Dès ses débuts en 2003, la start-up LinkedIn, initialement pensée comme plateforme d’influence pour le networking et le recrutement, rencontre une croissance rapide, atteignant plus de 10 millions de membres en 2007. Son expansion est désormais mondiale, dépassant le milliard d’abonnés. Si l’idée de partager des opportunités de carrière, d’entretenir un réseau de contacts, d’échanger des idées liées au monde professionnel est grandement louable dans son principe, l’usage qui est en fait par certaines corporations semble parfois bien différent.
Notamment quand il est réduit à n’être qu’un diffuseur de bien-pensance, un foyer de conformisme et un étalage de bons sentiments délavés. Il faut être (ô stupeur !) pour la nuance, l’absence de généralisation, la fin de la hiérarchisation, la lutte contre l’exclusion, le rejet des discriminations, l’intégration de la diversité, l’antiracisme et toutes ces causes légitimes qui bénéficient d’une présomption d’évidence. Comment peut-on encore, sans se lasser, enfoncer tant de portes ouvertes ?

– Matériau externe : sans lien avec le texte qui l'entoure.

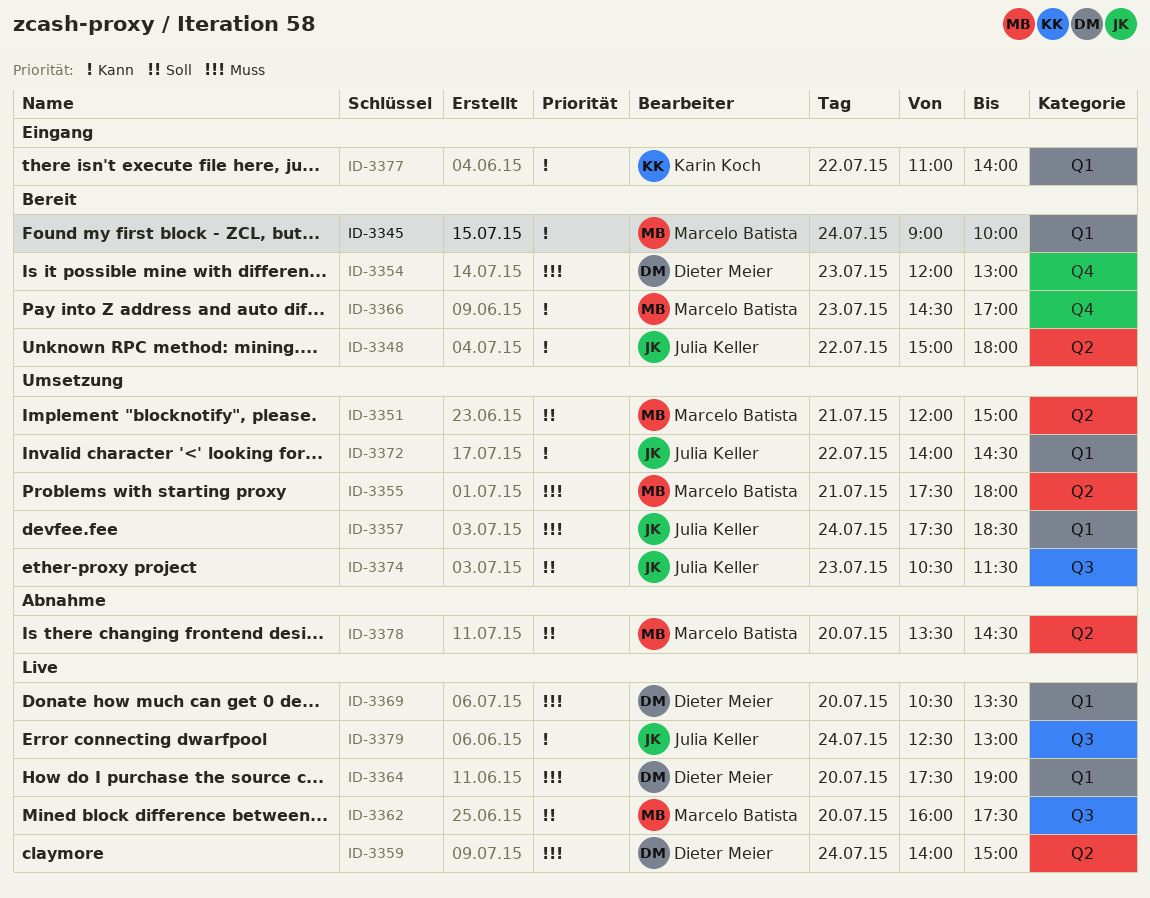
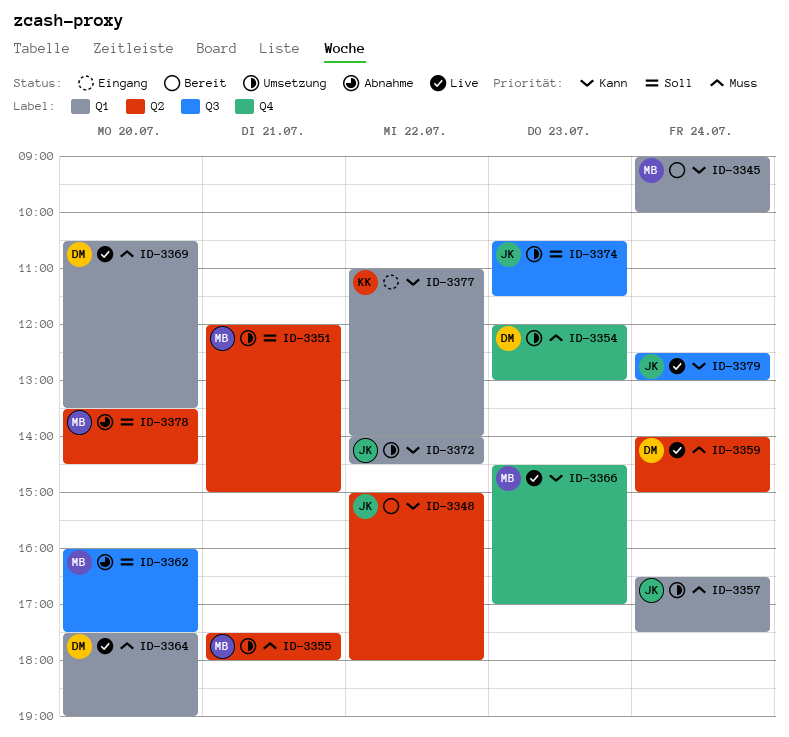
ID-3354, status: Bereit -> Umsetzung
ID-3357, begins: 17:30 -> 16:30
ID-3357, ends: 18:30 -> 17:30
ID-3362, status: Live -> Abnahme
ID-3366, status: Bereit -> Live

C’est que de petites corporations, des Verdurin numériques, y trouvent un point d’appui et de réconfort. Celui d’appartenir au camp du bien. Pour en être, il faut commencer par orner son nom de coquets émojis : une fleur pour s’embellir, une feuille pour cultiver son identité, une étoile pour mieux scintiller, un cœur pour montrer son bon cœur, un explosif pour signaler son dynamisme, ou une position de lotus pour diffuser ostensiblement sa sérénité intérieure. La glorification de ces dessins infantiles se fait aux dépens de qualités plus adultes et professionnelles ; mais l’important est de garder son âme d’enfant, me rétorqueraient ces bonnes âmes biberonnées à l’immaturité.
Les gardiens de ces bons sentiments se congratulent entre eux dans une série de commentaires exagérément polis, mettant du zèle à se flatter les uns les autres. Derrière cette politesse de salon, c’est une héroïsation qui se joue ; la construction d’une image éminemment morale, compréhensive et bienveillante. Les yeux luisants d’aménité et les visages poncés par la bonté, les voilà dans une version idéalisée d’eux-mêmes et du monde professionnel, hors de l’exigeante réalité constitutive des situations quotidiennes au travail.
Derrière la bienveillance, une féroce intransigeance
Dans cette vision idéale, quasi platonicienne, il faut en finir avec les difficultés du réel, qui malgré des efforts de pensée positive reste dur et indifférent à nos peines. Il suffit pour ce faire de gommer les mots qui les désignent : effort, compétition, discipline, rigueur, temps long, concurrence, rivalité, négatif… Et de les contourner en remplaçant les arguments par des accusations, le management par des formules magiques, les formations par du divertissement, l’effort long par des recettes comportementales rapides, la pensée par soi-même par le prêt-à-penser de son clan, les diplômes académiques par des titres en ligne, et la sagesse par des bribes de philosophie maladroitement empruntées à nos penseurs les plus grands.
Si la réalité n’est plus un embarras, la seule chose qui puisse contrarier les paladins du bien c’est d’être froissés dans leur logique, contredits dans leurs évidences, brusqués dans leur médiocrité. Faute ignoble que je commets régulièrement. C’est là que les agneaux sont lâchés et que l’on découvre derrière leur bienveillance composée la féroce intransigeance et l’insolente aigreur de ces petits saints en mal de réussite.
Plus qu’un réseau social, LinkedIn est un spectacle. On y retrouve les mêmes éléments : des jeux d’acteurs, des masques, des costumes identitaires, des existences imaginaires dans lesquelles on est meilleurs et plus épanouis, des applaudissements, des héroïsations morales, des musiques démagogiques, des mises en lumière plus ou moins flatteuses, des mises à mort, bref toute une comédie humaine. Mais si les comédiens de théâtre élèvent nos esprits, ceux de ce réseau avilissent nos intelligences par la vacuité des truismes qu’ils véhiculent. Plus qu’un site de professionnels, LinkedIn devient malheureusement la tanière de certains bonimenteurs, le refuge d’un grand nombre d’imposteurs qui, dans l’exercice de leur fiction et la vacance de leur fonction, se proclament bienfaiteurs.
Julia de Funès est docteur en philosophie.